Ellen Reeves and Silke Meyer

In the last 50 years, a wide body of research on domestic and family violence (DFV) has emerged, much of which focuses on the victim-survivor experience with the criminal justice system. DFV is an area of rapid law reform, most notably in Western nations such as the United States, the United Kingdom, and Australia, as legislative bodies attempt to align policies with emerging knowledge and best-practice principles. Policy and law reform, however, have seen a tension between limiting and enhancing victim autonomy in the criminal justice system process. For the most part, policies have focused on the former, reflecting the understanding that DFV is a crime against the state, thus rendering a victim’s ability to choose how they wish to seek protection a secondary priority.
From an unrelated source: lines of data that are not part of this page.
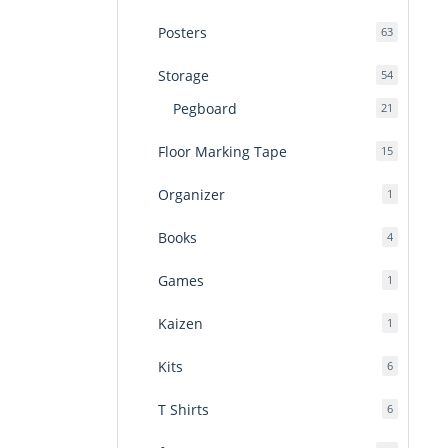
products
Posters
63
63
products
Storage
54
54
products
Pegboard
21
21
products
Floor Marking Tape
15
15
products
Organizer
1
1
product
Books
4
4
products
Games
1
1
product
Kaizen
1
1
product
Kits
6
6
products
T Shirts
6
6
products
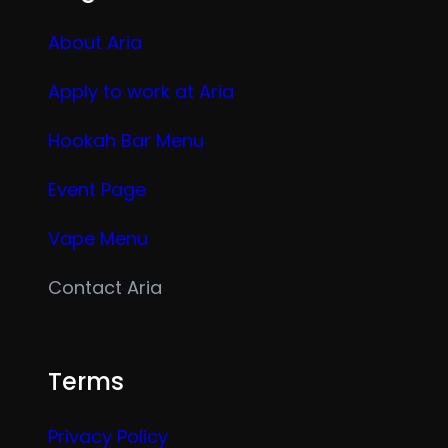
About Aria
Apply to work at Aria
Hookah Bar Menu
Event Page
Vape Menu
Contact Aria
Terms
Privacy Policy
For some women, a mandatory criminal justice system intervention may be a useful tool in seeking protection and addresses past limitations of legal responses to DFV, wherein the violence committed by men against women was largely ignored. However, for many other women, engagement in the criminal or civil justice systems may both enhance risks to safety as well as further engrain disadvantage. While DFV policies have been well intended and reflective of the growing shift toward recognizing DFV as a significant public health issue, the same policies have largely ignored the voices of marginalized women and the ways in which “choice” may manifest differently for different women. There are often unintended consequences of DFV reforms relating to justice responses, which disproportionately affect some victims. Thus, a more nuanced approach in police and court responses to DFV is important to minimize adverse effects on victim-survivor voice and help-seeking.